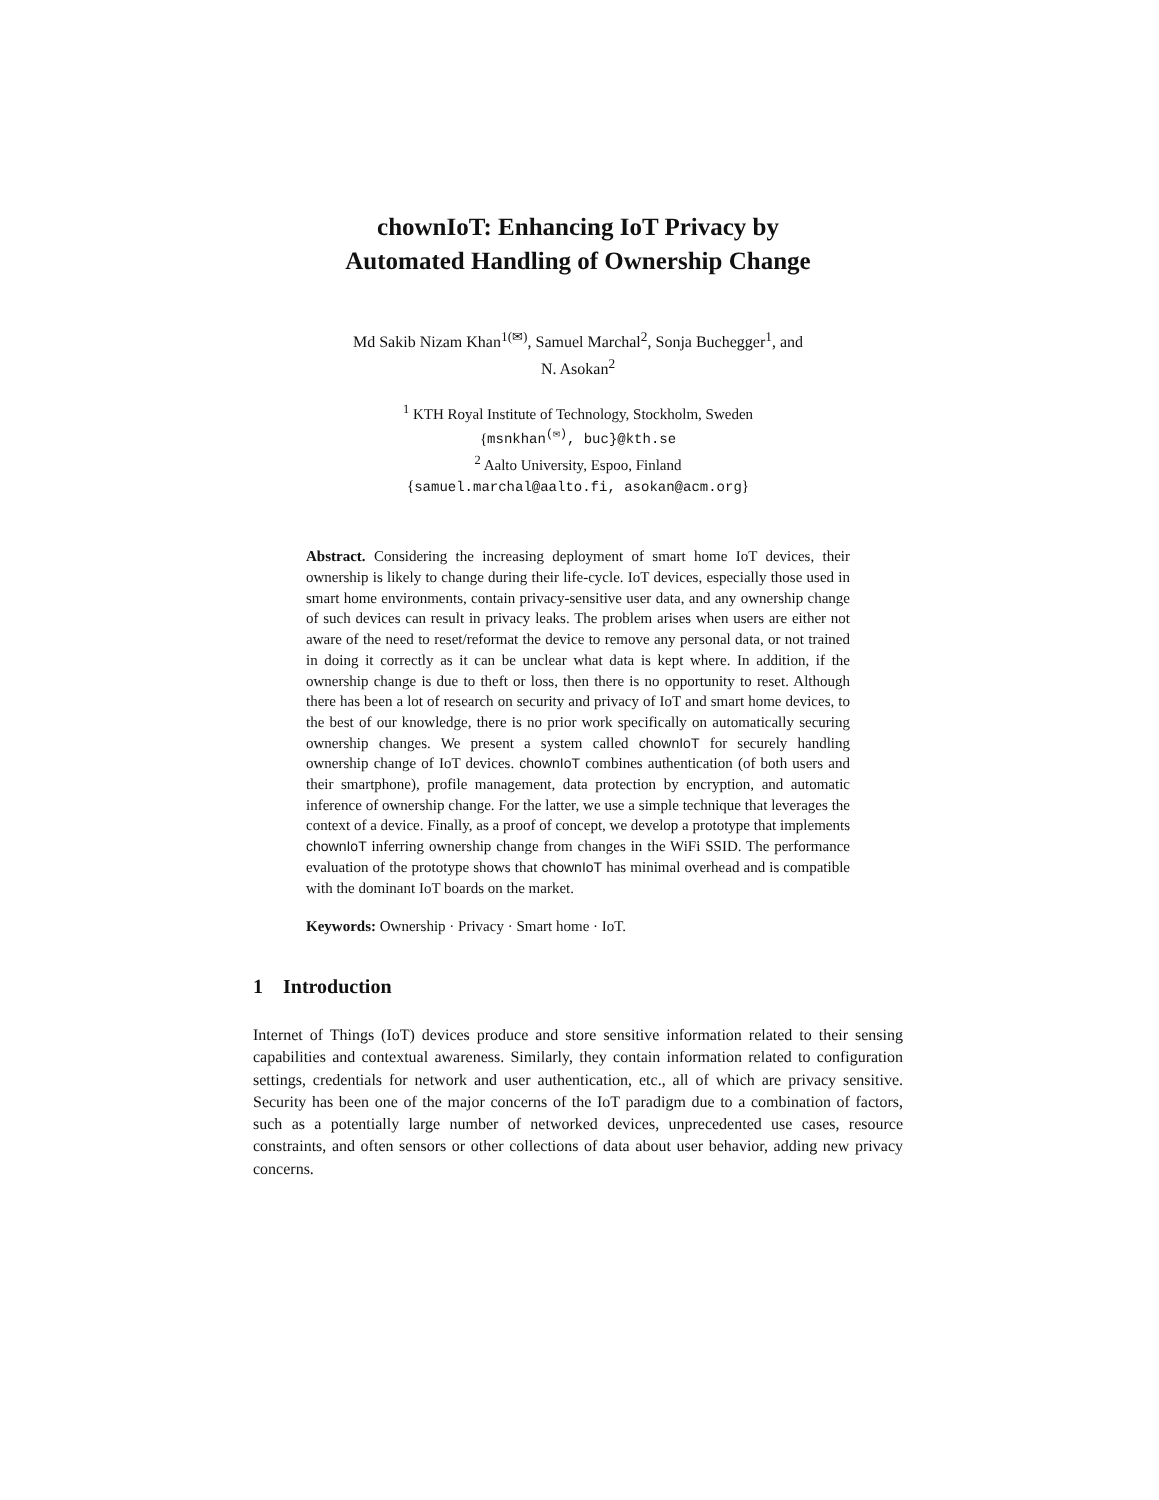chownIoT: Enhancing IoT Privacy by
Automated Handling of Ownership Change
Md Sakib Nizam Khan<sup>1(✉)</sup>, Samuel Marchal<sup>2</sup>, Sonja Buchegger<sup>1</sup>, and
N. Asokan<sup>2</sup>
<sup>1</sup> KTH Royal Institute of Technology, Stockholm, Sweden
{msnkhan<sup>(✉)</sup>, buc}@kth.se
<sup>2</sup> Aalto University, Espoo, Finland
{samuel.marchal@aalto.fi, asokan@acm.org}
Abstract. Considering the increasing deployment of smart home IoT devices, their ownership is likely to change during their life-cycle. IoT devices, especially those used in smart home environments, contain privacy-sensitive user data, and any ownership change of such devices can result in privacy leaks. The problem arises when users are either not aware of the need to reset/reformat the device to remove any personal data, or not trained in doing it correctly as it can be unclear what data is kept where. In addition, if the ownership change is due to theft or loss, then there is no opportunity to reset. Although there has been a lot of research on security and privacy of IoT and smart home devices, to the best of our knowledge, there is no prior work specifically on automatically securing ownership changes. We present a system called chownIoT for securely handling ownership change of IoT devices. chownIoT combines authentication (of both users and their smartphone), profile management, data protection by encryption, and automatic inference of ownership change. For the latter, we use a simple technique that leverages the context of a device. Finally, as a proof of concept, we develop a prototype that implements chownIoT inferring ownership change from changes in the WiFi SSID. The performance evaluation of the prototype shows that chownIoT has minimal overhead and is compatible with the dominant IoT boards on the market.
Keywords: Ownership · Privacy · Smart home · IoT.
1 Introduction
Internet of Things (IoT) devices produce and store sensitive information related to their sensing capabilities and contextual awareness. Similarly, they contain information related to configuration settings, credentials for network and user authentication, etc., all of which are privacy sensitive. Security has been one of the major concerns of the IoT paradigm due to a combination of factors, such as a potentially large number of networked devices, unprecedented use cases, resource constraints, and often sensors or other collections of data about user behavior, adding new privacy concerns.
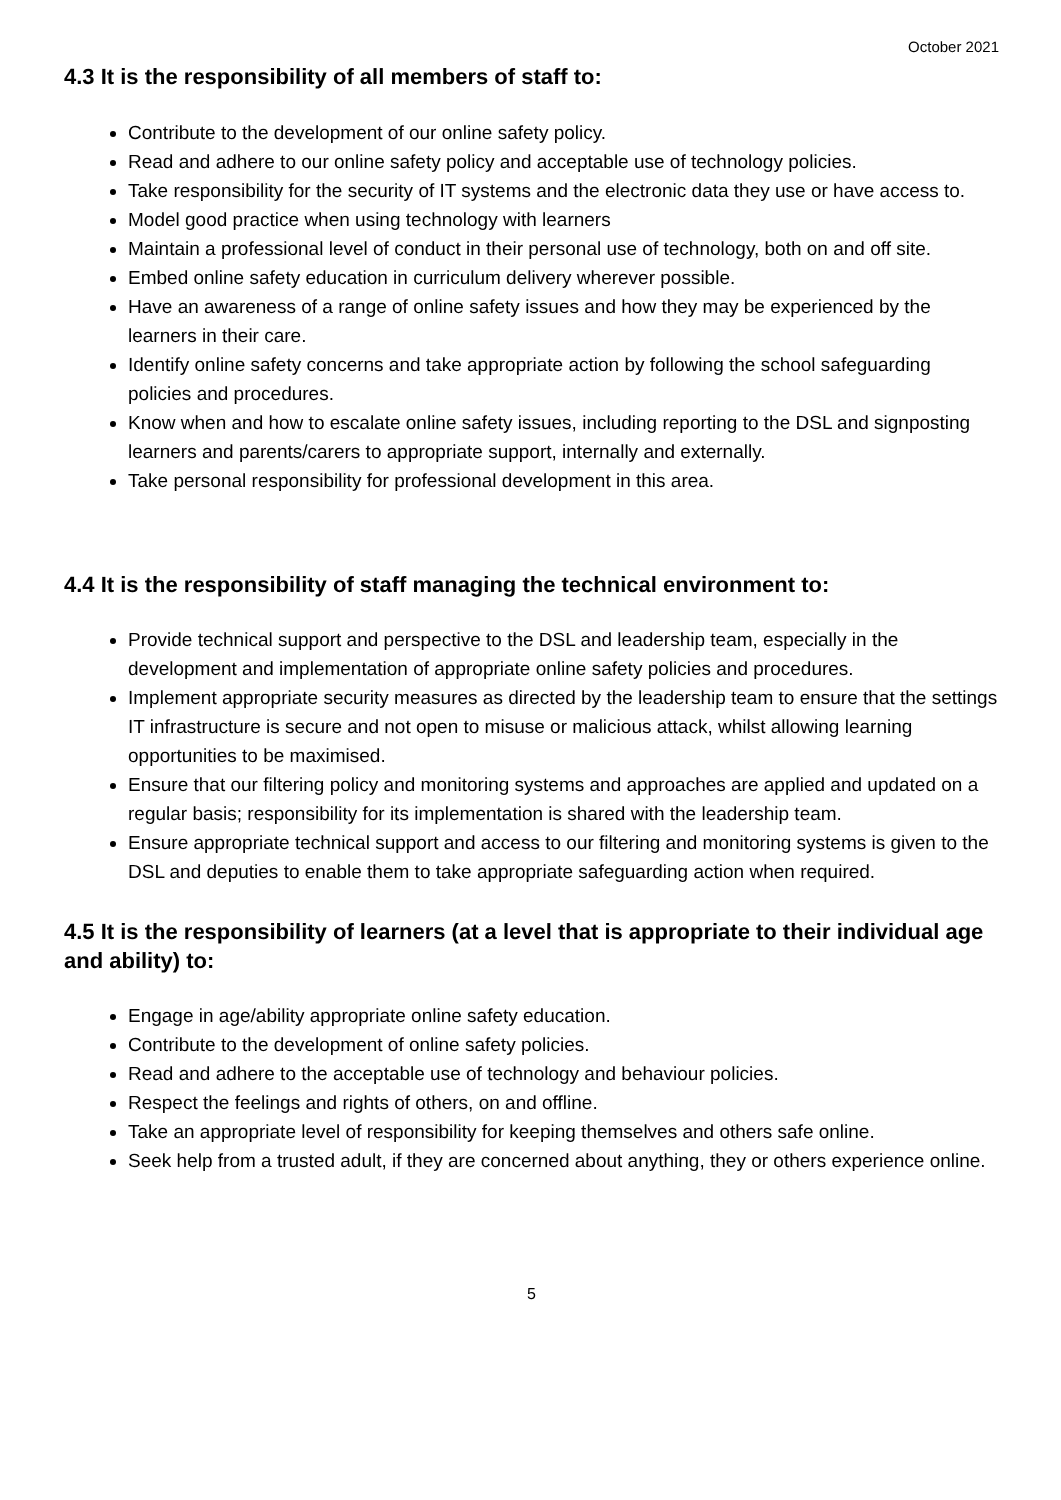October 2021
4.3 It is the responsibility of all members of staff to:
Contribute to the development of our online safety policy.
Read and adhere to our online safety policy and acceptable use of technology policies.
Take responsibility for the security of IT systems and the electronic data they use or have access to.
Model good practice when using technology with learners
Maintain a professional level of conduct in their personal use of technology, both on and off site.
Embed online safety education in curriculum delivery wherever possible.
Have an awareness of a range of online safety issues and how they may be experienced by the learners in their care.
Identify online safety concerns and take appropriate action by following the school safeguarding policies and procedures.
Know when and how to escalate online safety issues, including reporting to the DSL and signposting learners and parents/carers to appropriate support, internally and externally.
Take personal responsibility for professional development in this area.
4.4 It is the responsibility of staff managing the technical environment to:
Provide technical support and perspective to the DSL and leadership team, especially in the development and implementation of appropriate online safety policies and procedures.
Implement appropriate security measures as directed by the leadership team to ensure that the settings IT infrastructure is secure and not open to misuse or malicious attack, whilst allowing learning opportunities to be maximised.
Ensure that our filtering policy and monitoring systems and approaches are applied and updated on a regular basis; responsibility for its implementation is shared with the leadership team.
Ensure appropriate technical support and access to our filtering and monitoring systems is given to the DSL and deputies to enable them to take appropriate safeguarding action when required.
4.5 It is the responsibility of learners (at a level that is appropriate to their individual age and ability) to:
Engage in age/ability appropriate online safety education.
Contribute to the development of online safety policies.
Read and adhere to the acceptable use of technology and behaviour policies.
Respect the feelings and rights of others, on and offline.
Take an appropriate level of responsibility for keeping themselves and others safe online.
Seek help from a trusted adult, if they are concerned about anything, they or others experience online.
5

Work instruction => The reply is to be one number, the count of lines in the records above that contain "ability".

Problem solution => 2